Task description:
Change every "Hillsborough" in the records below to "Lisburn", keeping everything else as it is.

[Saved data entries]
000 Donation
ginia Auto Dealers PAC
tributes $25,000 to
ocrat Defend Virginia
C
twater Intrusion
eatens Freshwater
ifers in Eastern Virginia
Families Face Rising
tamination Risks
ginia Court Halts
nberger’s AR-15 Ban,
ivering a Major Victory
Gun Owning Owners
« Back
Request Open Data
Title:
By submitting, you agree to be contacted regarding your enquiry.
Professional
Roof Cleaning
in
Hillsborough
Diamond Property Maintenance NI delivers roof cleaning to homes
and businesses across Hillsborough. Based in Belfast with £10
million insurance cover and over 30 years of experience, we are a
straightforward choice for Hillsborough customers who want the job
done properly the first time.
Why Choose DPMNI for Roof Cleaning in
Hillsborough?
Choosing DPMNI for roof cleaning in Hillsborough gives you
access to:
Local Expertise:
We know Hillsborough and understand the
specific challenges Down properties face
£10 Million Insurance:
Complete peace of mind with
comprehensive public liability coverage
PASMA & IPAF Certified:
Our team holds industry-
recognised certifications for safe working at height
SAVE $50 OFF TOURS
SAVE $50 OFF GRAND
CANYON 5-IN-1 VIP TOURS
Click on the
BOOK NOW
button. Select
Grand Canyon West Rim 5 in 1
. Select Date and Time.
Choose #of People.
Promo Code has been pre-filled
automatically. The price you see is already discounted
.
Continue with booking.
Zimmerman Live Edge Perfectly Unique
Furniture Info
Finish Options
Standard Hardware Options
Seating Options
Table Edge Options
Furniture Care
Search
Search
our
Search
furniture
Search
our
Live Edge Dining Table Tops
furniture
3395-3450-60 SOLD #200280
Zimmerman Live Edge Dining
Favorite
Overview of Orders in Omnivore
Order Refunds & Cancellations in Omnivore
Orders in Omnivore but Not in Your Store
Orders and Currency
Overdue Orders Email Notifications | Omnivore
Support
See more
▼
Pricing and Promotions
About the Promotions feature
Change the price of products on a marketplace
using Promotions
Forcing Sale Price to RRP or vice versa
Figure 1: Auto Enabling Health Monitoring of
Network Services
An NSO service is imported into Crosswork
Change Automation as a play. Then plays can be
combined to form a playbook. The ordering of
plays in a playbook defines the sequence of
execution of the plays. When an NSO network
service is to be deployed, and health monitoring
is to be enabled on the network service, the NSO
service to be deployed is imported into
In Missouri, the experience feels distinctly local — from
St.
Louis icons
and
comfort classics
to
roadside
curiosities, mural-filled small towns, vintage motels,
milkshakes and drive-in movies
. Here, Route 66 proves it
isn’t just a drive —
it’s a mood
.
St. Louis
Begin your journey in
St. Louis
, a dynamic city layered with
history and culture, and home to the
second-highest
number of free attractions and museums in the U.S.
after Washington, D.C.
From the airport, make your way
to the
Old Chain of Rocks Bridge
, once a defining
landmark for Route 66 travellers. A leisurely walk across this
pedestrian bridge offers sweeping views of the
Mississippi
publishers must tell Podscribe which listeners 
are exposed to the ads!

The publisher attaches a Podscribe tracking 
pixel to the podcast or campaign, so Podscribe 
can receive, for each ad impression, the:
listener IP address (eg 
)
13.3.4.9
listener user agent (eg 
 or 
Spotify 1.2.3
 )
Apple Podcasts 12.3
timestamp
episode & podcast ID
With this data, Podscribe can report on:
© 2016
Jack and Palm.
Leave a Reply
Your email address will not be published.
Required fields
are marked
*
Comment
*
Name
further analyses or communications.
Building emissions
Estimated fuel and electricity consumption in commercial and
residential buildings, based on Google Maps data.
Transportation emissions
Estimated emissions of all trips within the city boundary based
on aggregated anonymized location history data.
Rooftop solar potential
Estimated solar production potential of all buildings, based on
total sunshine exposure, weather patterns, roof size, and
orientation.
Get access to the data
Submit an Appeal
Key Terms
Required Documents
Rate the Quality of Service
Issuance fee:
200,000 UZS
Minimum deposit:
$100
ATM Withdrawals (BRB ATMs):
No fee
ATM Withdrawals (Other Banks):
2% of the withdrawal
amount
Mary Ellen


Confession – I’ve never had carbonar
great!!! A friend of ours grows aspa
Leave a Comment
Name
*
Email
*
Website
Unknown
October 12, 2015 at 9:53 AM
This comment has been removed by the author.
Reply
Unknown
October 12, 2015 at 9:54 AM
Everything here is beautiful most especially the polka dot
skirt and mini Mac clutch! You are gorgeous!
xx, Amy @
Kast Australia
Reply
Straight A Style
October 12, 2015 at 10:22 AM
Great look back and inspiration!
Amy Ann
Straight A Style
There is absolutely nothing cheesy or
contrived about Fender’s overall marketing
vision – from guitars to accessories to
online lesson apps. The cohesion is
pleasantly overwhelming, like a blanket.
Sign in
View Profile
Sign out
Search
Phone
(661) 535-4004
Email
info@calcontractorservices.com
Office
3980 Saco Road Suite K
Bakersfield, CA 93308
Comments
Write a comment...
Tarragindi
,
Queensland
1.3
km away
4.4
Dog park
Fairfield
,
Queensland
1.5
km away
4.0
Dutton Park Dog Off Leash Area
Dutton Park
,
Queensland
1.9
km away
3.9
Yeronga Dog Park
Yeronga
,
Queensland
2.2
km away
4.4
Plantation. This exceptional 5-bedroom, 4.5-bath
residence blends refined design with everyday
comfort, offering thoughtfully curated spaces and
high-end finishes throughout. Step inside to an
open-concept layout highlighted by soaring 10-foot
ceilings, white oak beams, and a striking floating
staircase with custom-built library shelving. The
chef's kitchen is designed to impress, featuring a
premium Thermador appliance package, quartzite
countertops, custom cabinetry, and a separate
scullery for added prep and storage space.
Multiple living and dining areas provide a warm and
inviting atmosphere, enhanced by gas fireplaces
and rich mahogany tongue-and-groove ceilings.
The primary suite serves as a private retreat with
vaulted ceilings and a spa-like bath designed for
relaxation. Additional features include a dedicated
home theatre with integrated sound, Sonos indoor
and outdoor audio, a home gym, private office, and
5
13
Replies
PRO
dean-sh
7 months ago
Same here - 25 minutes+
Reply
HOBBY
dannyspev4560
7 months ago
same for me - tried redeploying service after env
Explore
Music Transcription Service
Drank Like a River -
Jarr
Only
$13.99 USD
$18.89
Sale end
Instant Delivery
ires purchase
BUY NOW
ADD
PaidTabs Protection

Your solution:
000 Donation
ginia Auto Dealers PAC
tributes $25,000 to
ocrat Defend Virginia
C
twater Intrusion
eatens Freshwater
ifers in Eastern Virginia
Families Face Rising
tamination Risks
ginia Court Halts
nberger’s AR-15 Ban,
ivering a Major Victory
Gun Owning Owners
« Back
Request Open Data
Title:
By submitting, you agree to be contacted regarding your enquiry.
Professional
Roof Cleaning
in
Lisburn
Diamond Property Maintenance NI delivers roof cleaning to homes
and businesses across Lisburn. Based in Belfast with £10
million insurance cover and over 30 years of experience, we are a
straightforward choice for Lisburn customers who want the job
done properly the first time.
Why Choose DPMNI for Roof Cleaning in
Lisburn?
Choosing DPMNI for roof cleaning in Lisburn gives you
access to:
Local Expertise:
We know Lisburn and understand the
specific challenges Down properties face
£10 Million Insurance:
Complete peace of mind with
comprehensive public liability coverage
PASMA & IPAF Certified:
Our team holds industry-
recognised certifications for safe working at height
SAVE $50 OFF TOURS
SAVE $50 OFF GRAND
CANYON 5-IN-1 VIP TOURS
Click on the
BOOK NOW
button. Select
Grand Canyon West Rim 5 in 1
. Select Date and Time.
Choose #of People.
Promo Code has been pre-filled
automatically. The price you see is already discounted
.
Continue with booking.
Zimmerman Live Edge Perfectly Unique
Furniture Info
Finish Options
Standard Hardware Options
Seating Options
Table Edge Options
Furniture Care
Search
Search
our
Search
furniture
Search
our
Live Edge Dining Table Tops
furniture
3395-3450-60 SOLD #200280
Zimmerman Live Edge Dining
Favorite
Overview of Orders in Omnivore
Order Refunds & Cancellations in Omnivore
Orders in Omnivore but Not in Your Store
Orders and Currency
Overdue Orders Email Notifications | Omnivore
Support
See more
▼
Pricing and Promotions
About the Promotions feature
Change the price of products on a marketplace
using Promotions
Forcing Sale Price to RRP or vice versa
Figure 1: Auto Enabling Health Monitoring of
Network Services
An NSO service is imported into Crosswork
Change Automation as a play. Then plays can be
combined to form a playbook. The ordering of
plays in a playbook defines the sequence of
execution of the plays. When an NSO network
service is to be deployed, and health monitoring
is to be enabled on the network service, the NSO
service to be deployed is imported into
In Missouri, the experience feels distinctly local — from
St.
Louis icons
and
comfort classics
to
roadside
curiosities, mural-filled small towns, vintage motels,
milkshakes and drive-in movies
. Here, Route 66 proves it
isn’t just a drive —
it’s a mood
.
St. Louis
Begin your journey in
St. Louis
, a dynamic city layered with
history and culture, and home to the
second-highest
number of free attractions and museums in the U.S.
after Washington, D.C.
From the airport, make your way
to the
Old Chain of Rocks Bridge
, once a defining
landmark for Route 66 travellers. A leisurely walk across this
pedestrian bridge offers sweeping views of the
Mississippi
publishers must tell Podscribe which listeners 
are exposed to the ads!

The publisher attaches a Podscribe tracking 
pixel to the podcast or campaign, so Podscribe 
can receive, for each ad impression, the:
listener IP address (eg 
)
13.3.4.9
listener user agent (eg 
 or 
Spotify 1.2.3
 )
Apple Podcasts 12.3
timestamp
episode & podcast ID
With this data, Podscribe can report on:
© 2016
Jack and Palm.
Leave a Reply
Your email address will not be published.
Required fields
are marked
*
Comment
*
Name
further analyses or communications.
Building emissions
Estimated fuel and electricity consumption in commercial and
residential buildings, based on Google Maps data.
Transportation emissions
Estimated emissions of all trips within the city boundary based
on aggregated anonymized location history data.
Rooftop solar potential
Estimated solar production potential of all buildings, based on
total sunshine exposure, weather patterns, roof size, and
orientation.
Get access to the data
Submit an Appeal
Key Terms
Required Documents
Rate the Quality of Service
Issuance fee:
200,000 UZS
Minimum deposit:
$100
ATM Withdrawals (BRB ATMs):
No fee
ATM Withdrawals (Other Banks):
2% of the withdrawal
amount
Mary Ellen


Confession – I’ve never had carbonar
great!!! A friend of ours grows aspa
Leave a Comment
Name
*
Email
*
Website
Unknown
October 12, 2015 at 9:53 AM
This comment has been removed by the author.
Reply
Unknown
October 12, 2015 at 9:54 AM
Everything here is beautiful most especially the polka dot
skirt and mini Mac clutch! You are gorgeous!
xx, Amy @
Kast Australia
Reply
Straight A Style
October 12, 2015 at 10:22 AM
Great look back and inspiration!
Amy Ann
Straight A Style
There is absolutely nothing cheesy or
contrived about Fender’s overall marketing
vision – from guitars to accessories to
online lesson apps. The cohesion is
pleasantly overwhelming, like a blanket.
Sign in
View Profile
Sign out
Search
Phone
(661) 535-4004
Email
info@calcontractorservices.com
Office
3980 Saco Road Suite K
Bakersfield, CA 93308
Comments
Write a comment...
Tarragindi
,
Queensland
1.3
km away
4.4
Dog park
Fairfield
,
Queensland
1.5
km away
4.0
Dutton Park Dog Off Leash Area
Dutton Park
,
Queensland
1.9
km away
3.9
Yeronga Dog Park
Yeronga
,
Queensland
2.2
km away
4.4
Plantation. This exceptional 5-bedroom, 4.5-bath
residence blends refined design with everyday
comfort, offering thoughtfully curated spaces and
high-end finishes throughout. Step inside to an
open-concept layout highlighted by soaring 10-foot
ceilings, white oak beams, and a striking floating
staircase with custom-built library shelving. The
chef's kitchen is designed to impress, featuring a
premium Thermador appliance package, quartzite
countertops, custom cabinetry, and a separate
scullery for added prep and storage space.
Multiple living and dining areas provide a warm and
inviting atmosphere, enhanced by gas fireplaces
and rich mahogany tongue-and-groove ceilings.
The primary suite serves as a private retreat with
vaulted ceilings and a spa-like bath designed for
relaxation. Additional features include a dedicated
home theatre with integrated sound, Sonos indoor
and outdoor audio, a home gym, private office, and
5
13
Replies
PRO
dean-sh
7 months ago
Same here - 25 minutes+
Reply
HOBBY
dannyspev4560
7 months ago
same for me - tried redeploying service after env
Explore
Music Transcription Service
Drank Like a River -
Jarr
Only
$13.99 USD
$18.89
Sale end
Instant Delivery
ires purchase
BUY NOW
ADD
PaidTabs Protection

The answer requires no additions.